● Exercise description: Pictures excluded, output the lines of the data below between the one holding "right shoulder: (30, 94)" and the one holding "left hip: (28, 55)", inclusive, exactly as they stand.

Per-instance keypoint data
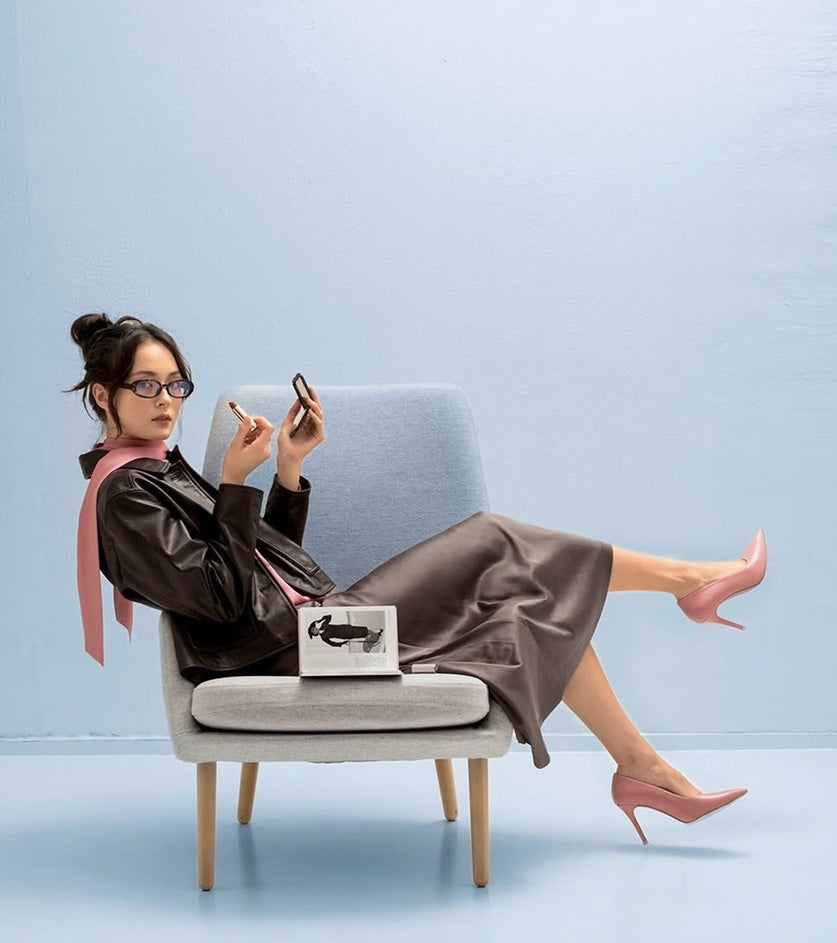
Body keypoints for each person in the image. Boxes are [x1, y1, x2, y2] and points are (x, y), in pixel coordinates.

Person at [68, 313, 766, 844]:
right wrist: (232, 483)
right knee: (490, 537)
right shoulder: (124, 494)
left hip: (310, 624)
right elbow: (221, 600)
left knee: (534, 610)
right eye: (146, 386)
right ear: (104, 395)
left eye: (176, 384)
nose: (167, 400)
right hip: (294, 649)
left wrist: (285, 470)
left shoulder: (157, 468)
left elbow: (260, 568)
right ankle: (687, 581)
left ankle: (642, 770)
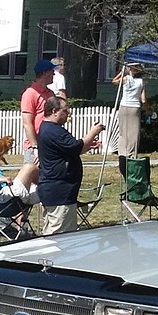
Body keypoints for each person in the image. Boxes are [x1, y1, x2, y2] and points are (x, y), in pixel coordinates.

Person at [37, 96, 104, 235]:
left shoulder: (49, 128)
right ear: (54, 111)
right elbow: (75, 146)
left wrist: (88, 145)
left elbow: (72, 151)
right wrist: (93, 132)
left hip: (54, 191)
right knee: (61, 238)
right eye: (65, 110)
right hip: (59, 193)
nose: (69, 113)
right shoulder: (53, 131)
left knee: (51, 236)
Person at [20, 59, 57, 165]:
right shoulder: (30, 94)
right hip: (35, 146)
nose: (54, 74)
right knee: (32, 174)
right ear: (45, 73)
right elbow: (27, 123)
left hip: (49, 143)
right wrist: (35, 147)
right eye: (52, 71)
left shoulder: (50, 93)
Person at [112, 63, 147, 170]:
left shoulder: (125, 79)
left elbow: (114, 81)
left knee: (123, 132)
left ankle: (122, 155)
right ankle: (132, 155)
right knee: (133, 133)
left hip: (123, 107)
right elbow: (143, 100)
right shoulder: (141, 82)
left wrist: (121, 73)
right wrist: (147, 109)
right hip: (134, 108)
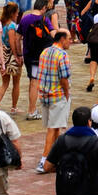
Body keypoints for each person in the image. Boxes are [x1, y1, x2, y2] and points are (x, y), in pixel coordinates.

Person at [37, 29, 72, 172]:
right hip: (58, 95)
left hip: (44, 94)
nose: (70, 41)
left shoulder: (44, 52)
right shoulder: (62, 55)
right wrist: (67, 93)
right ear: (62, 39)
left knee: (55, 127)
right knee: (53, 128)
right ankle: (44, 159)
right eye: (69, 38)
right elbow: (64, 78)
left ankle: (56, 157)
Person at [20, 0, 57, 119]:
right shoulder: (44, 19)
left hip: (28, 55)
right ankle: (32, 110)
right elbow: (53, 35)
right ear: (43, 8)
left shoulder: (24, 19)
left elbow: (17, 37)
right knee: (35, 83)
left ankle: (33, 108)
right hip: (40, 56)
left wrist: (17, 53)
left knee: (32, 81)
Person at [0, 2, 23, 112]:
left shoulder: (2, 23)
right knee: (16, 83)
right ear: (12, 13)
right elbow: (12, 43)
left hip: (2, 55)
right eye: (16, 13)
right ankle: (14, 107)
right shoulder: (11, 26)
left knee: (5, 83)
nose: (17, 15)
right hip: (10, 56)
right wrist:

...

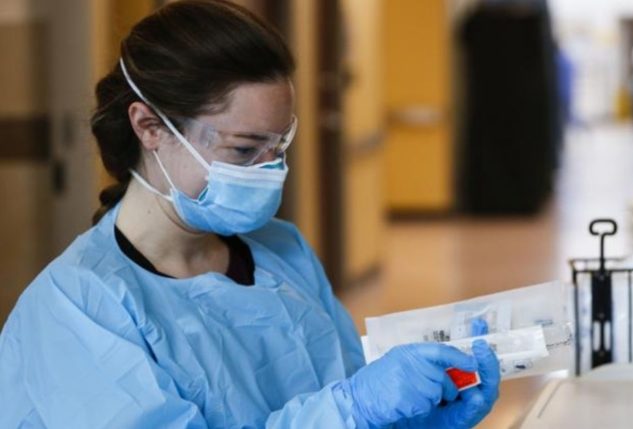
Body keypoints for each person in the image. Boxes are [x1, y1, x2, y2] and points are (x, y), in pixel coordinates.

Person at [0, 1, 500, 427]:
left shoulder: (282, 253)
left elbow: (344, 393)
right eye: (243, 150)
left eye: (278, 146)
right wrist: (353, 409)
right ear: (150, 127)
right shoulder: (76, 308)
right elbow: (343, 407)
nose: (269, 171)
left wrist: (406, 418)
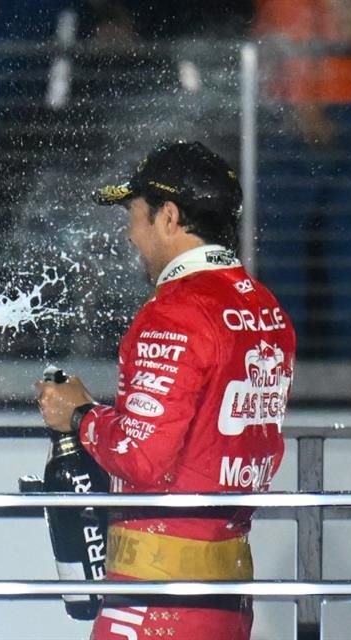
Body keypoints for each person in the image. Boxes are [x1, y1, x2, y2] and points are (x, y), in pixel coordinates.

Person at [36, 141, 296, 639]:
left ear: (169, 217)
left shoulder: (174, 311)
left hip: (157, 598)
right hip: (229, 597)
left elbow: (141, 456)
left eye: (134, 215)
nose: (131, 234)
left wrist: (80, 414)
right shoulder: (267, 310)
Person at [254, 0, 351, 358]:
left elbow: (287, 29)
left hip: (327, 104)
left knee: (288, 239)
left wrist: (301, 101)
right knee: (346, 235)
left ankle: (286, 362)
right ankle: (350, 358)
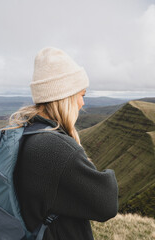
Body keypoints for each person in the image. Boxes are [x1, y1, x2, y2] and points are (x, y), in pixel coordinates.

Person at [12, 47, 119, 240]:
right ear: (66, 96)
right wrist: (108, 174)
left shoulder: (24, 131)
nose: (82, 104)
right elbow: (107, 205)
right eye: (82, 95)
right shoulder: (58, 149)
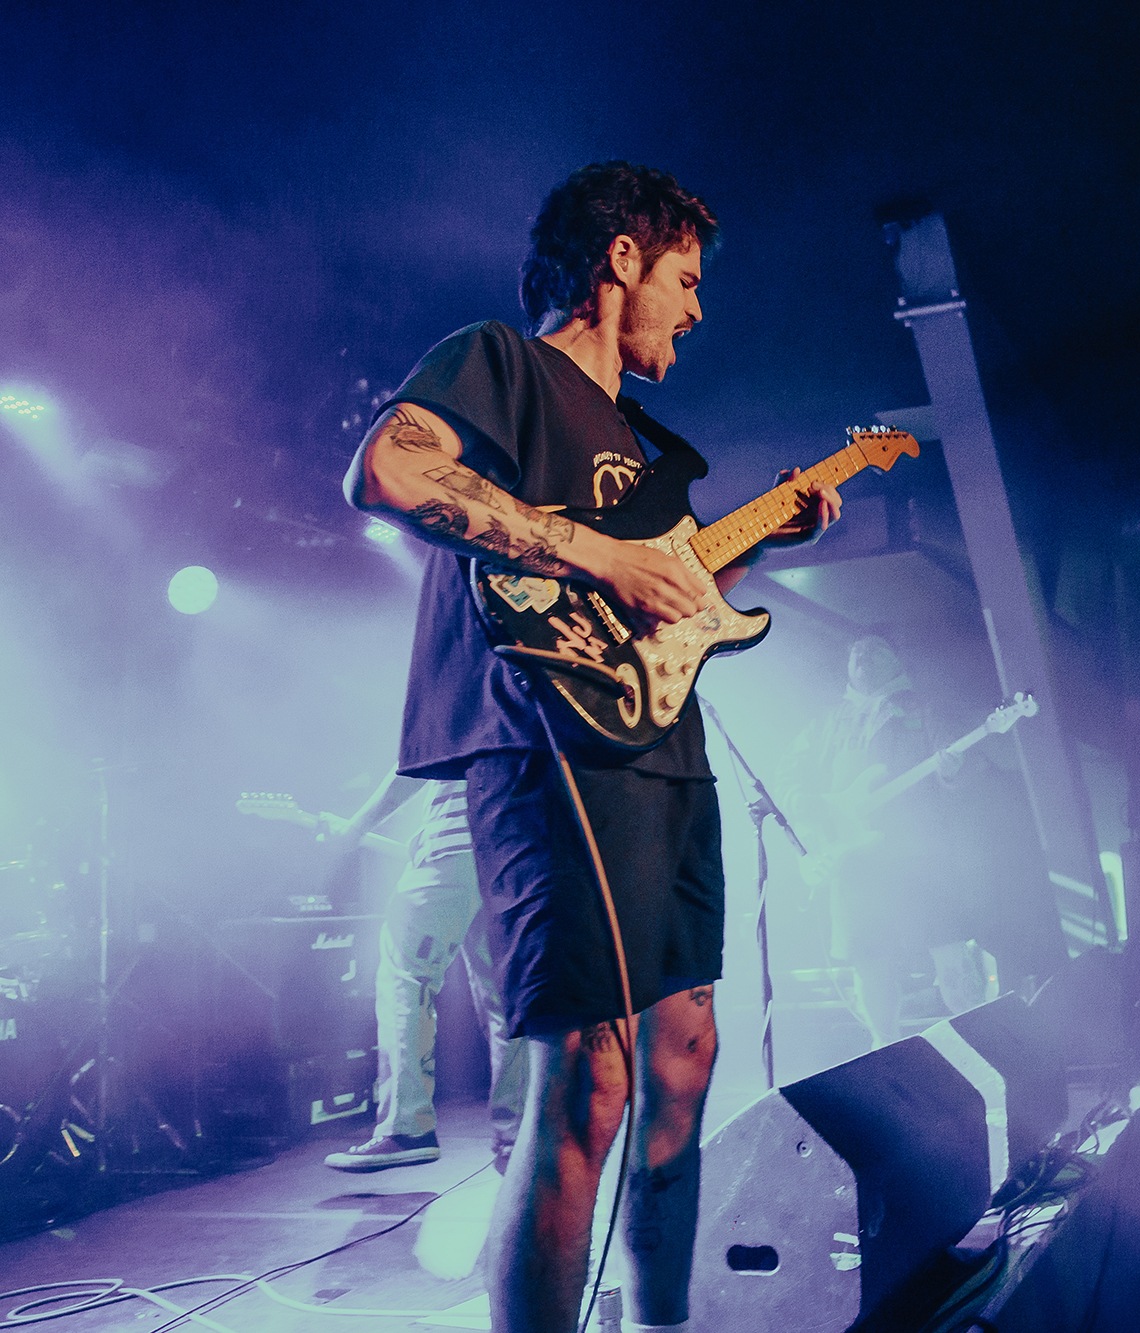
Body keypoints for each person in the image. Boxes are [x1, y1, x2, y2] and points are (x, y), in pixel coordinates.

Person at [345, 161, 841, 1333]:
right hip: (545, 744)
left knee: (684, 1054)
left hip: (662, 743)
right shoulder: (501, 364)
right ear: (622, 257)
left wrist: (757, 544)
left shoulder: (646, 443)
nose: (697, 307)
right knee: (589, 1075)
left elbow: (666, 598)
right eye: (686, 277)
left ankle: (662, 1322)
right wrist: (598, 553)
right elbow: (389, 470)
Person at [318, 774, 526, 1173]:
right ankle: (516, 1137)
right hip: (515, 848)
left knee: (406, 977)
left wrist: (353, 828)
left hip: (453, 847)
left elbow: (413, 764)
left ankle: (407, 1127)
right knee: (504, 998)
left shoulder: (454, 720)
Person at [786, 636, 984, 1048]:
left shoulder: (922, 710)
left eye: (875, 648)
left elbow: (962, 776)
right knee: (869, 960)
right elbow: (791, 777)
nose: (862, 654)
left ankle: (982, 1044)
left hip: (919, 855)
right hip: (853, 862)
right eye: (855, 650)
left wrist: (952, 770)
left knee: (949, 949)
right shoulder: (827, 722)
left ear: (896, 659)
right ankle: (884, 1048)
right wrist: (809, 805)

--

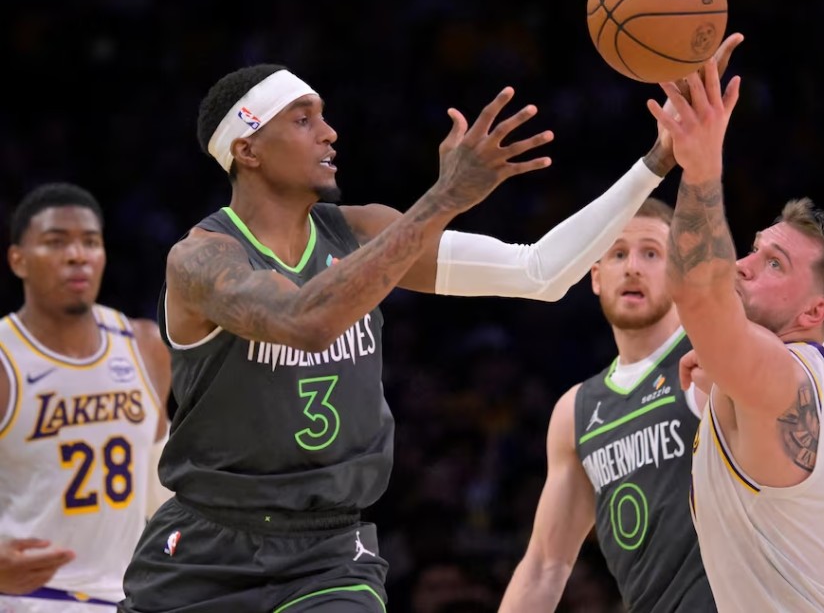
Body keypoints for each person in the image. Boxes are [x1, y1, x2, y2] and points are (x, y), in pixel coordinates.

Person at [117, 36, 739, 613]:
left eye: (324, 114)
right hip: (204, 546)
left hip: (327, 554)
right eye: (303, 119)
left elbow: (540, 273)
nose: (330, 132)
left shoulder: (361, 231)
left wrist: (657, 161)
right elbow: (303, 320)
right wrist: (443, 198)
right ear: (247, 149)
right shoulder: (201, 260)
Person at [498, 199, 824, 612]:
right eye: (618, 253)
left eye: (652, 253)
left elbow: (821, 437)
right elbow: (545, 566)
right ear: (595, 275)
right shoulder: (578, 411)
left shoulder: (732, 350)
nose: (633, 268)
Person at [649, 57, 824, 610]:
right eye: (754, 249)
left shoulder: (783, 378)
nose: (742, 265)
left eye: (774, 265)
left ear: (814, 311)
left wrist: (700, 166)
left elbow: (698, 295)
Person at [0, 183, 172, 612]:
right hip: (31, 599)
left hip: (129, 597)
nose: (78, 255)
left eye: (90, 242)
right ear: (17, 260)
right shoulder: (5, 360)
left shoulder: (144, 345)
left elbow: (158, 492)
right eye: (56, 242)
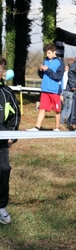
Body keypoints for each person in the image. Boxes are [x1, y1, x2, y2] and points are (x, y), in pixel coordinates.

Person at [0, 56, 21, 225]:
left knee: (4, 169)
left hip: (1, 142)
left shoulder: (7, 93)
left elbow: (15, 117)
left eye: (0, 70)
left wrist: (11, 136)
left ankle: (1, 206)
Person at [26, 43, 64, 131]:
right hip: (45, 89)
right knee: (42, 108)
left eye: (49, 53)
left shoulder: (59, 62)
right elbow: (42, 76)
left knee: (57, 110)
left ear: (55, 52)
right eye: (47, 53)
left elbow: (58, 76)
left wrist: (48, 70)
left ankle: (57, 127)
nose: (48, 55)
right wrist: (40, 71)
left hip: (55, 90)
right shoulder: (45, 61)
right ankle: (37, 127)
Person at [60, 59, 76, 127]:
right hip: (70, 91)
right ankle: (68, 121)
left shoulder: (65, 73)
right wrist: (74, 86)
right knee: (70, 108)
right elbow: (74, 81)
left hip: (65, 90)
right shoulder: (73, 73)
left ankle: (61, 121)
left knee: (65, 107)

● Response for this exercise:
right shoulder: (30, 94)
right hip: (35, 146)
nose: (54, 74)
right knee: (32, 174)
right ear: (45, 73)
right elbow: (27, 123)
left hip: (49, 143)
right wrist: (35, 147)
right eye: (52, 71)
left shoulder: (50, 93)
Person at [112, 63, 147, 170]:
left shoulder: (125, 79)
left elbow: (114, 81)
left knee: (123, 132)
left ankle: (122, 155)
right ankle: (132, 155)
right knee: (133, 133)
left hip: (123, 107)
right elbow: (143, 100)
right shoulder: (141, 82)
left wrist: (121, 73)
right wrist: (147, 109)
right hip: (134, 108)
Body keypoints for each person in the image. Boxes are [x1, y1, x2, y2] and points are (x, y), in pixel coordinates.

Person at [37, 29, 72, 172]:
right hip: (58, 95)
left hip: (44, 94)
nose: (70, 41)
left shoulder: (44, 52)
right shoulder: (62, 55)
right wrist: (67, 93)
right ear: (62, 39)
left knee: (55, 127)
right knee: (53, 128)
right ankle: (44, 159)
right eye: (69, 38)
right elbow: (64, 78)
left ankle: (56, 157)
Person at [20, 0, 57, 119]:
right shoulder: (44, 19)
left hip: (28, 55)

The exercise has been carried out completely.